─── RECORDS SHOWN ───

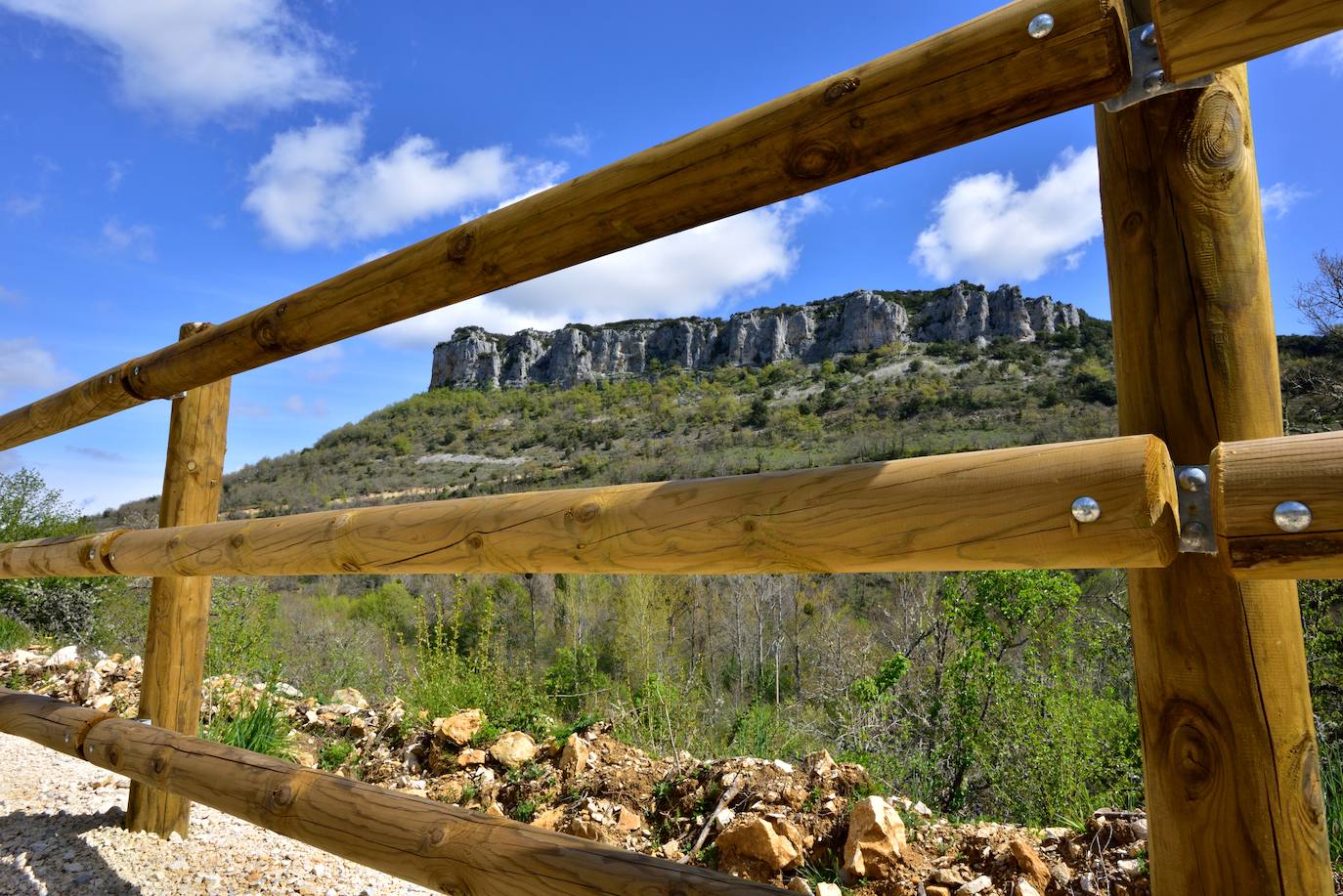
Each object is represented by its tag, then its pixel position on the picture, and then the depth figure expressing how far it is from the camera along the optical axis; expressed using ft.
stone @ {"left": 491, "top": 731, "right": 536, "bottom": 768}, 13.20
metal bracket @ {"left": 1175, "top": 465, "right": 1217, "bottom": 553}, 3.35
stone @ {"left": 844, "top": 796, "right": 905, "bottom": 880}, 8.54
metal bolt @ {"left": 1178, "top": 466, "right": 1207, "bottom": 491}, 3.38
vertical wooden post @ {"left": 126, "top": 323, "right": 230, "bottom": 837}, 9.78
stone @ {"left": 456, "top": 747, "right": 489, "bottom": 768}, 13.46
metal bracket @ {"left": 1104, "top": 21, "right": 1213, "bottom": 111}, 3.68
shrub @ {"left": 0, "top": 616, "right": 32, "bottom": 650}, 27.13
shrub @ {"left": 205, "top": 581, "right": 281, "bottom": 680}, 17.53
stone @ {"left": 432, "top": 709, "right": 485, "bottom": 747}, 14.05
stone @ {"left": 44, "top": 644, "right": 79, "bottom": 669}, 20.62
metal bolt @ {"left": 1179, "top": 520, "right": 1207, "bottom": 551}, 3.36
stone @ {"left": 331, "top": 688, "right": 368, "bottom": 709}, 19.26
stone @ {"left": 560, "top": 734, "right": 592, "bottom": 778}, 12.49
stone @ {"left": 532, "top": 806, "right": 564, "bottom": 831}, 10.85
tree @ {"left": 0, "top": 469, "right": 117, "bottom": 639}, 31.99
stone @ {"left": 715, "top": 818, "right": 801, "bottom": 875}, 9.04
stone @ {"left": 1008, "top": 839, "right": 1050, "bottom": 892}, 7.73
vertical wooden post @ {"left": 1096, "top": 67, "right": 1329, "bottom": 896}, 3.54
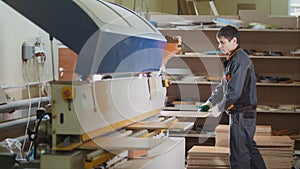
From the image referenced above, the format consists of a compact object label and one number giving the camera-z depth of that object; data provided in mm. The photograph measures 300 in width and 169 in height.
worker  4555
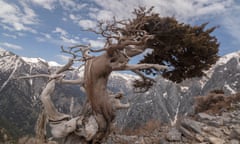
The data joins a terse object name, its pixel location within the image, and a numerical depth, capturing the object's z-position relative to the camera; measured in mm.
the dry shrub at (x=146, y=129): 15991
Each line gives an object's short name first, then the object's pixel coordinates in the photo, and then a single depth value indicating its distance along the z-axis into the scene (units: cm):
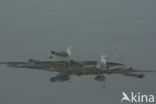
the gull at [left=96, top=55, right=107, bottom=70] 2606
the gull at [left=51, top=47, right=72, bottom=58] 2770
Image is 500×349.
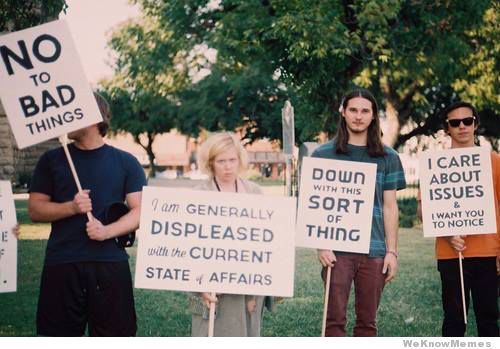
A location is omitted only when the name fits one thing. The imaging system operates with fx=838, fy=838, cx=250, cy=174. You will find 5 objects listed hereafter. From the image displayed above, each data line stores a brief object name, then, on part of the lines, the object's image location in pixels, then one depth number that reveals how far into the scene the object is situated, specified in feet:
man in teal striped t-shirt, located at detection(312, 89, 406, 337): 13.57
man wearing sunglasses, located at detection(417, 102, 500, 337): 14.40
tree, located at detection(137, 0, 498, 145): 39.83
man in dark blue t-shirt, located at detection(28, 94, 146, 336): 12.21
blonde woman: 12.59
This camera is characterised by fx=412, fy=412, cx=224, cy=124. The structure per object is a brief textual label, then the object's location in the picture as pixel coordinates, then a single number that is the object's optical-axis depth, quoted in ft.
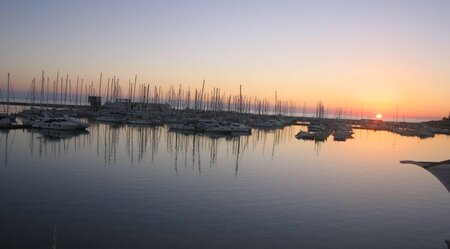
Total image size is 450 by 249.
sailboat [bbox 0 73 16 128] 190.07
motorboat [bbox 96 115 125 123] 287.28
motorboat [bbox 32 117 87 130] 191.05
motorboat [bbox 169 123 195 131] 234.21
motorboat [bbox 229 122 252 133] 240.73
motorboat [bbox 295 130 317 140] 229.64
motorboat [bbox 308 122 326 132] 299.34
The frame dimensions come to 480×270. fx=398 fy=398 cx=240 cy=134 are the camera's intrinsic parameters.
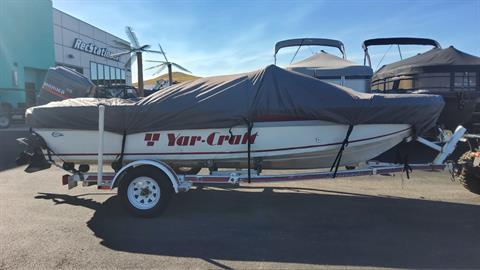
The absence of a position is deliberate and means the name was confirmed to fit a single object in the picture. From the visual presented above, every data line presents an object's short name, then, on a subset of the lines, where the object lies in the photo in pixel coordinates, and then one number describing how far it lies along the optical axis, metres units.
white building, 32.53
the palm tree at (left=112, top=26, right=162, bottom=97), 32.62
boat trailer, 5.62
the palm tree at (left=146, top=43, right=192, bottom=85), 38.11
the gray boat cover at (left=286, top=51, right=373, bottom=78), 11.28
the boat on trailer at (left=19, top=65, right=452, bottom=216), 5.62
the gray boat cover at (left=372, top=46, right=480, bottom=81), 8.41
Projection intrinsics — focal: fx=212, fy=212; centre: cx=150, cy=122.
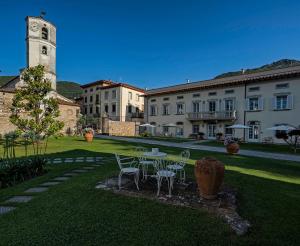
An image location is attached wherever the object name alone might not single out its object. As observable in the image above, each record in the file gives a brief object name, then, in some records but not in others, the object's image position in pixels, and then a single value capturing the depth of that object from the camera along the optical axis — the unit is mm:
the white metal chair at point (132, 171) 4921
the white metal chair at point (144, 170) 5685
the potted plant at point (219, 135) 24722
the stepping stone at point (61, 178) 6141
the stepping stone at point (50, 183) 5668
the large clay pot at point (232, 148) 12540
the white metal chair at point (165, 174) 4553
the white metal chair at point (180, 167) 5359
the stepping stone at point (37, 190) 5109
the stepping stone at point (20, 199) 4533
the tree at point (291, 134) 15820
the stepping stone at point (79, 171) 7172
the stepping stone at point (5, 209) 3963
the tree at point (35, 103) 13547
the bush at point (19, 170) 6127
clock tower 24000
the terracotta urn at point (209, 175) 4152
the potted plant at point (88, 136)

───

* [AIM OF THE EXERCISE] Report each line in the entries where the string "lines" occurs.

* [WORKED SOLUTION]
A location is omitted only when the name fits one thing. The imaging system operates with fx=838, fy=838, cx=250, cy=174. You will find 5 objects listed hereafter. From the image displayed above, each data line stores a brief object name, then, on part of the lines, the object's image location in pixels, then one depth number that reveals how far into the scene the object is situated, specified in feet:
The absence of a position is deliberate and means the name was confirmed to fit a single object in the picture. From the visual presented above, every data line presents an object's short name, then, on a subset of the lines, where the object lies in the photo in pixel coordinates, and then one number describing how far it lies along the optical axis, metres units.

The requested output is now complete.